Namens verzoeker is aangevoerd dat de opgelegde ordemaatregel onredelijk en onbillijk is, althans onvoldoende is gemotiveerd en dat het algehele belverbod in strijd is met hogere wet- en regelgeving.
De voorzitter overweegt als volgt.
Vast staat dat verzoeker sinds 5 oktober 2021 in afzondering verblijft in een afzonderingscel in afwachting van zijn overplaatsing naar een andere PI en dat hij gedurende zijn verblijf in de afzonderingscel is uitgesloten van het contact met de buitenwereld. De voorzitter begrijpt uit het schorsingsverzoek en de schriftelijke reactie van de directeur dat verzoeker op grond van een ordemaatregel, als bedoeld in artikel 24, eerste lid, van de Penitentiaire beginselenwet (Pbw), in afzondering is geplaatst en dat verzoekers contact met de buitenwereld wordt uitgesloten op grond van artikel 24, tweede lid, van de Pbw.

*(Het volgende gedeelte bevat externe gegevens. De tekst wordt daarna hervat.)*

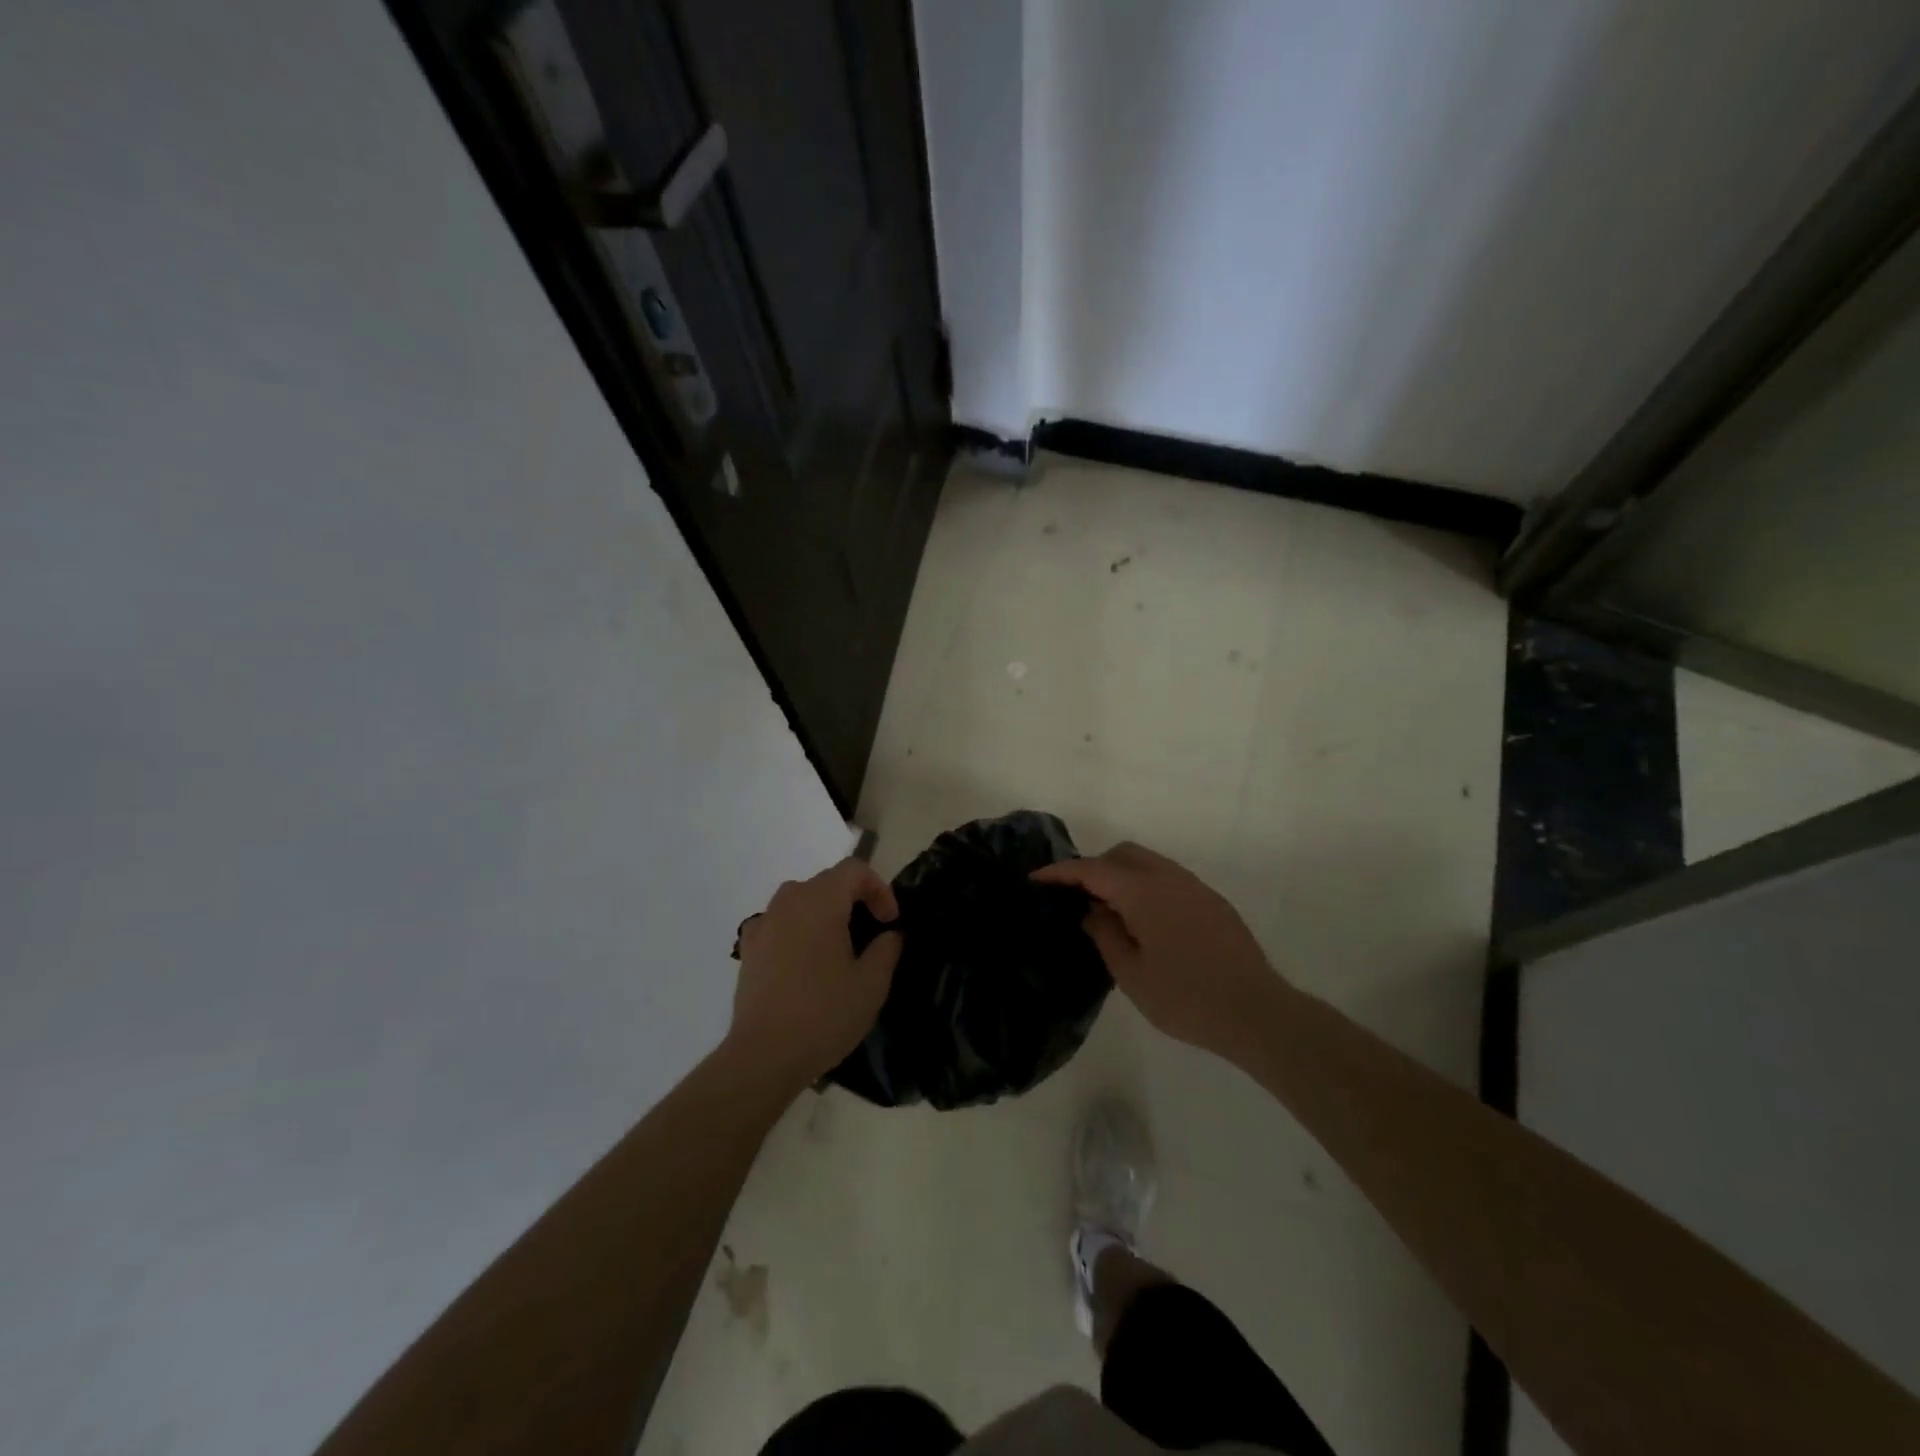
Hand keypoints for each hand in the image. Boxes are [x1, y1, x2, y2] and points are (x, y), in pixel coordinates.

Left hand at [729, 858, 901, 1095]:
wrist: (763, 1056)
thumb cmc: (824, 1014)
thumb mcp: (871, 984)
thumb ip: (887, 949)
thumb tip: (889, 933)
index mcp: (820, 901)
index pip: (854, 870)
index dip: (879, 888)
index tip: (889, 922)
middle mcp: (788, 902)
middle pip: (827, 882)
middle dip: (854, 900)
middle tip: (871, 934)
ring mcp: (764, 924)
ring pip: (801, 901)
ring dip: (825, 913)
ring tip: (839, 948)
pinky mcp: (749, 948)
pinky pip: (780, 924)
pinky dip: (798, 931)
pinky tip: (805, 963)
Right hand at [1033, 842, 1282, 1057]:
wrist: (1256, 1012)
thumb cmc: (1185, 998)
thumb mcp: (1131, 974)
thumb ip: (1105, 935)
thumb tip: (1092, 911)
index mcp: (1144, 893)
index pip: (1093, 870)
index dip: (1061, 872)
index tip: (1036, 879)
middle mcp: (1169, 878)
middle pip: (1123, 854)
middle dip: (1095, 867)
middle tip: (1077, 897)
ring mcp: (1195, 887)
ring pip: (1149, 863)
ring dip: (1123, 875)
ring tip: (1110, 911)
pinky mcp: (1212, 901)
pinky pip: (1169, 879)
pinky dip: (1146, 886)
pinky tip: (1145, 921)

Op grond van artikel 58, eerste lid, van de Pbw, jo. artikel 57, eerste lid, aanhef en onder c, van de Pbw geeft de directeur de gedetineerde bij het opleggen van een ordemaatregel onverwijld schriftelijk en zoveel mogelijk in een voor hem begrijpelijke taal een met redenen omklede, gedagtekende en ondertekende mededeling. De wet schrijft voor dat de directeur de gedetineerde in de gelegenheid stelt te worden gehoord, alvorens hij beslist omtrent de plaatsing in afzondering, als bedoeld in artikel 24, eerste lid, Pbw. Het horen kan achterwege blijven indien de vereiste spoed zich daartegen verzet dan wel de gemoedstand van de gedetineerde daaraan in de weg staat. De voorzitter constateert dat in onderhavig geval van deze uitzonderingen niet is gebleken.

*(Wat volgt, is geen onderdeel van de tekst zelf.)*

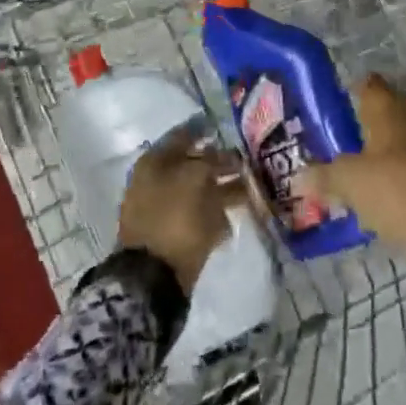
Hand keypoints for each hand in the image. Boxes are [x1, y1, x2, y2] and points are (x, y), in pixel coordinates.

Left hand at [118, 126, 246, 292]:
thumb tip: (222, 155)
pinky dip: (217, 215)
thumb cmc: (174, 217)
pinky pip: (199, 216)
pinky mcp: (175, 233)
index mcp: (154, 161)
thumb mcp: (196, 179)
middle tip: (248, 162)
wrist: (154, 275)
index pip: (183, 135)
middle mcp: (157, 180)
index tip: (230, 129)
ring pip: (200, 191)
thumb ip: (211, 161)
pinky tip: (233, 220)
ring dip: (224, 189)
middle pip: (193, 164)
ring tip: (251, 190)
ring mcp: (164, 208)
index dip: (206, 130)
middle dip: (221, 162)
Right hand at [304, 75, 405, 251]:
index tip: (341, 117)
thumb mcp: (348, 183)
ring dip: (401, 147)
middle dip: (378, 125)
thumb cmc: (394, 186)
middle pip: (393, 108)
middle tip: (357, 148)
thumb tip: (300, 177)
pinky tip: (405, 190)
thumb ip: (323, 176)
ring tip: (381, 173)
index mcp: (389, 104)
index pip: (367, 84)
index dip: (353, 97)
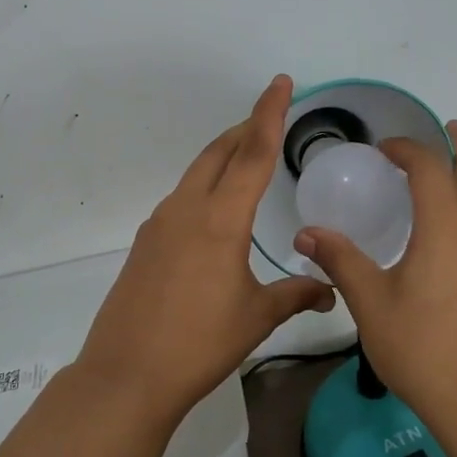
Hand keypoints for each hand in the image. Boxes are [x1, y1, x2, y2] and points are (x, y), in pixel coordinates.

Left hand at [76, 75, 335, 426]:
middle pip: (219, 153)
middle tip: (269, 118)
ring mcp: (160, 223)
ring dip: (223, 157)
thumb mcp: (256, 317)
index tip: (280, 82)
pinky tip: (215, 211)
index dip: (270, 114)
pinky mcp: (145, 242)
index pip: (253, 153)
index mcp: (220, 218)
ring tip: (246, 160)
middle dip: (245, 129)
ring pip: (196, 173)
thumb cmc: (199, 343)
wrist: (126, 374)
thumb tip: (330, 291)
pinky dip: (204, 187)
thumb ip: (296, 295)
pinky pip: (181, 199)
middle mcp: (187, 209)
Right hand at [293, 121, 456, 444]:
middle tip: (448, 128)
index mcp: (446, 228)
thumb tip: (306, 233)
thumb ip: (340, 260)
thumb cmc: (422, 347)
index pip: (430, 169)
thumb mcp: (370, 302)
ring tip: (449, 170)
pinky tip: (450, 231)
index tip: (382, 149)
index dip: (407, 150)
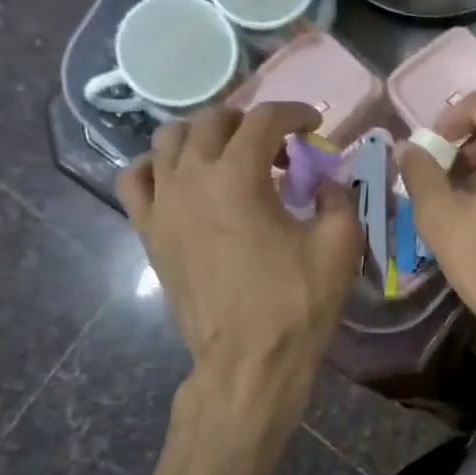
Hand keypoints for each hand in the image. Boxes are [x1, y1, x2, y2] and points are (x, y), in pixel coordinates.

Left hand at [119, 103, 360, 421]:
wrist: (248, 360)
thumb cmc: (297, 304)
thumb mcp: (339, 247)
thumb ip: (338, 200)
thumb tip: (328, 183)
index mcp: (238, 176)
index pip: (264, 120)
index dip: (294, 113)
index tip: (314, 124)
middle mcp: (191, 177)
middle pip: (213, 122)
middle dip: (250, 122)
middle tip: (277, 146)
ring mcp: (162, 204)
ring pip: (169, 141)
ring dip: (204, 136)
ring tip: (229, 156)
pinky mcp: (149, 232)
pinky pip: (136, 179)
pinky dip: (157, 166)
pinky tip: (179, 178)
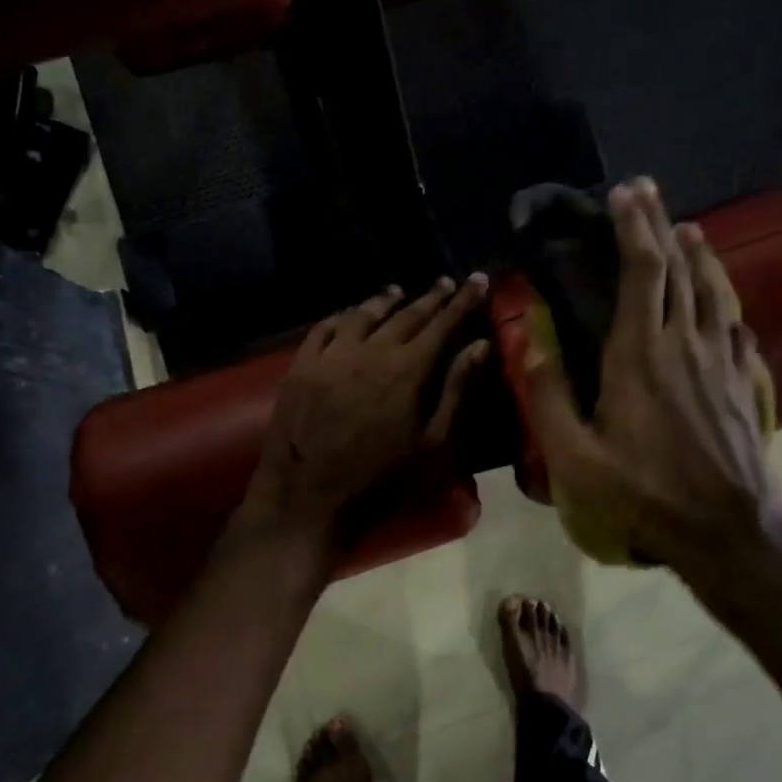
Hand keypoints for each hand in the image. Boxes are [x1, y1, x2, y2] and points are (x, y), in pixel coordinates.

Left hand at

Ondanks herhaald verzoek heeft de voorzitter geen schriftelijke beslissing zoals voorgeschreven in artikel 58 van de Pbw ontvangen. De voorzitter gaat er daarom van uit dat de schriftelijke beslissing er niet is. Evenmin is gebleken dat verzoeker is gehoord. De voorzitter overweegt dat de bestreden beslissing is genomen in strijd met de wet. De voorzitter zal het verzoek dan ook toewijzen.
3. De uitspraak
De voorzitter wijst het verzoek toe en schorst de tenuitvoerlegging van de bestreden beslissing met onmiddellijke ingang tot het moment waarop de beklagcommissie op het onderliggende beklag heeft beslist.
Deze uitspraak is op 12 oktober 2021 gegeven door mr. J.D. den Hartog, voorzitter, bijgestaan door mr. Y.P. Schleijpen, secretaris.